RECORDS PROVIDED:

--------

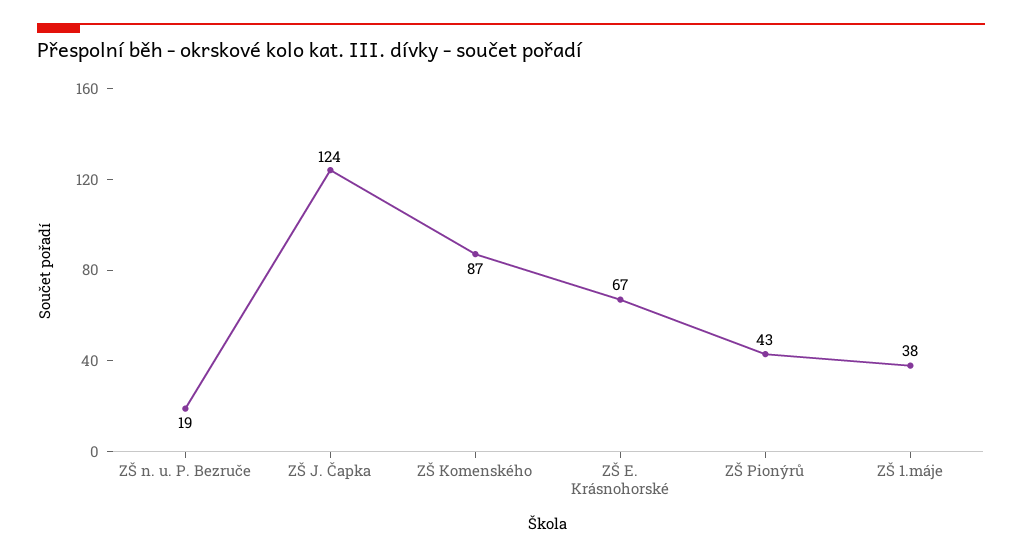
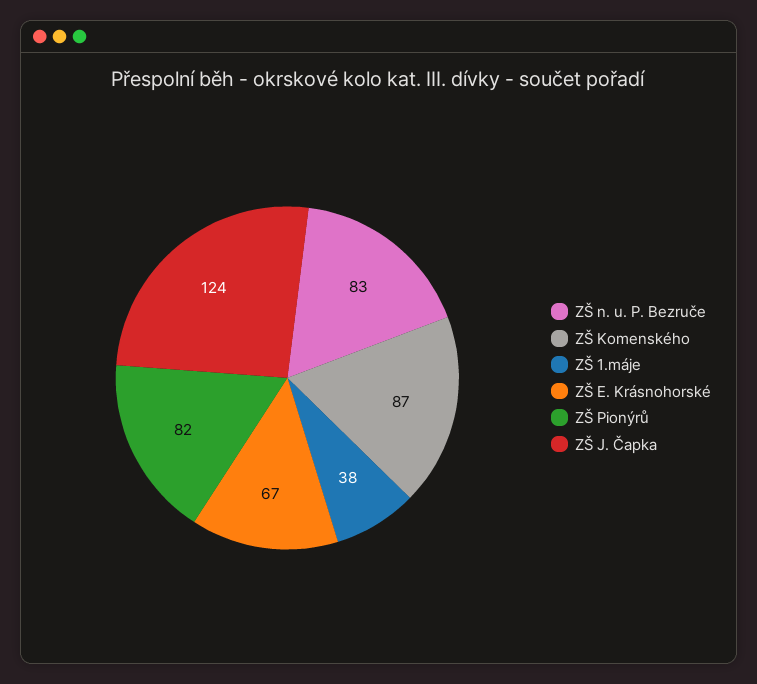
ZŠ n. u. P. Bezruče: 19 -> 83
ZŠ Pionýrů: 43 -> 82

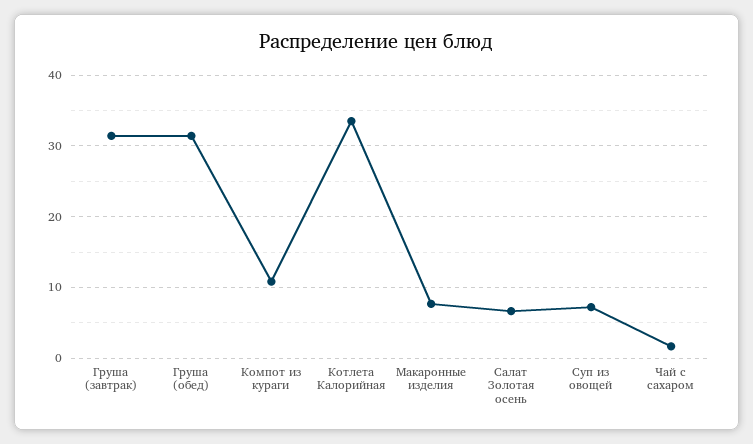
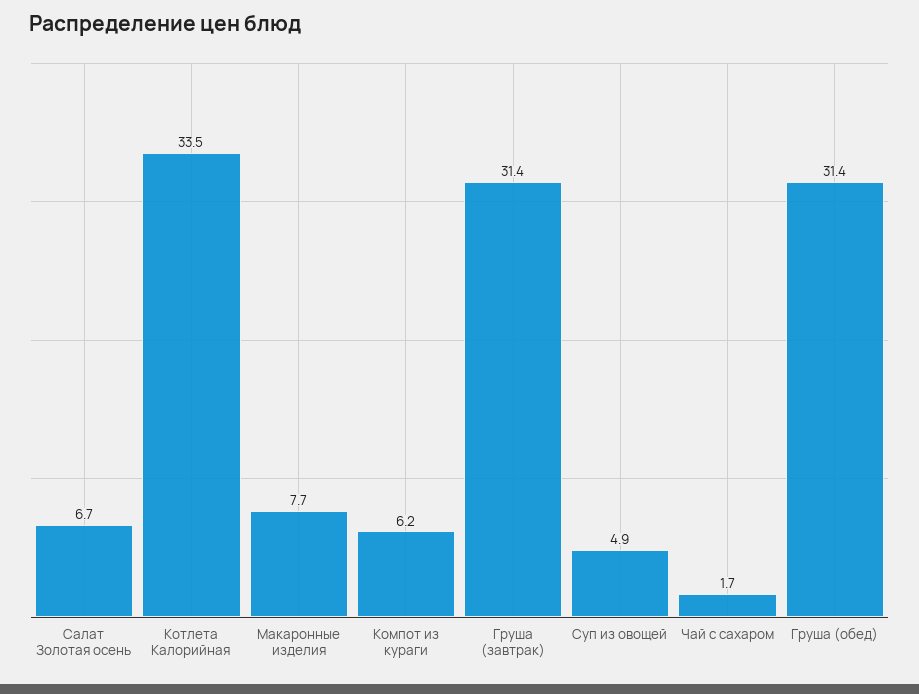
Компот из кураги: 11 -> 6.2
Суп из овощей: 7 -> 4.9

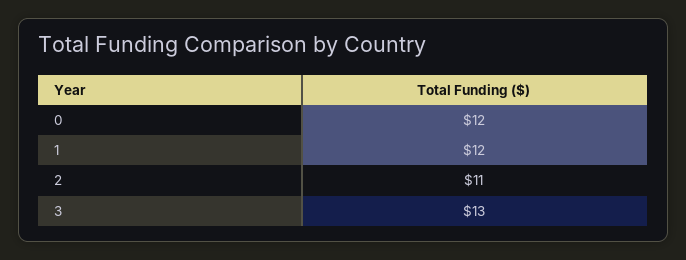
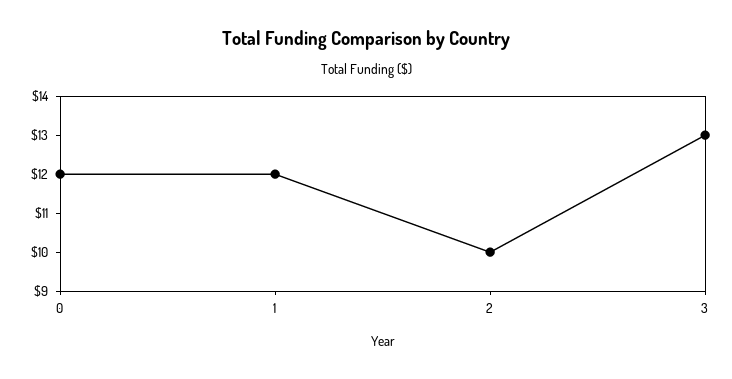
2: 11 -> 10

--------

YOUR OBJECTIVE: All of the entries above must be reproduced exactly, and no image may be included.

ANSWER FOR THE TASK:
ZŠ n. u. P. Bezruče: 19 -> 83
ZŠ Pionýrů: 43 -> 82

Компот из кураги: 11 -> 6.2
Суп из овощей: 7 -> 4.9

2: 11 -> 10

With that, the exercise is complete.